Requests per second (RPS) is a metric that measures the throughput of a system, which is typically the most important measure. There are other parameters that can be interesting (latency) depending on the application, but in a typical application, throughput is the main metric. Throughput is the amount of a product or service that a company can produce and deliver to a client within a specified period of time.
The requests can be as simple as getting a URL from a web server or can be other kinds of server requests like, database queries, fetching e-mail, bank transactions, etc. The basic principles remain the same.
There are two types of requests, Input/output (I/O) bound and central processing unit (CPU) bound.
Typically, requests are limited by the input and output. That means that it fetches the information from a database, or reads a file, or gets the info from the network. CPU is doing nothing most of the time. Due to the wonders of the Operative System, you can create multiple instances that will keep doing requests while other instances wait.
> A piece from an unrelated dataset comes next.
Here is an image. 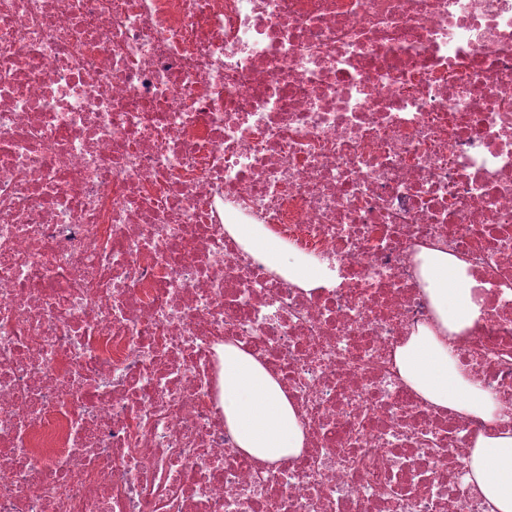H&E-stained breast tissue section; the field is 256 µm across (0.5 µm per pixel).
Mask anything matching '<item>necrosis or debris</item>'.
<instances>
[{"instance_id": "1", "label": "necrosis or debris", "mask_w": 512, "mask_h": 512, "mask_svg": "<svg viewBox=\"0 0 512 512\" xmlns=\"http://www.w3.org/2000/svg\"><path fill=\"white\" fill-rule=\"evenodd\" d=\"M434 248L495 421L399 377ZM228 343L298 457L238 449ZM511 428L512 0H0V512H484L466 459ZM228 230L247 248L261 253L272 270L287 275L305 291L326 283L329 272L325 264L287 252L277 240L267 236L259 224H232Z\"/></svg>"}]
</instances>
In this case, the server is limited by the number of instances it has running at one time. That means more memory in your RAM, more instances can run simultaneously.
In input/output systems, the number of requests per second is bound by the memory available. To calculate requests per second you divide the memory by memory required for an instance and then multiple it by the inverse of task time taken to complete an instance.
Some other requests, like image processing or doing calculations, are CPU-bound. That means that the limiting factor is the amount of CPU power the machine has. Having a lot of instances does not help, as only one instance can be computed at a time. Two cores in the CPU mean two instances can run simultaneously. The limit here is CPU power and the number of cores it has.
In CPU-bound systems, requests per second is calculated by multiplying the number of cores by the inverse of the task time to complete an instance.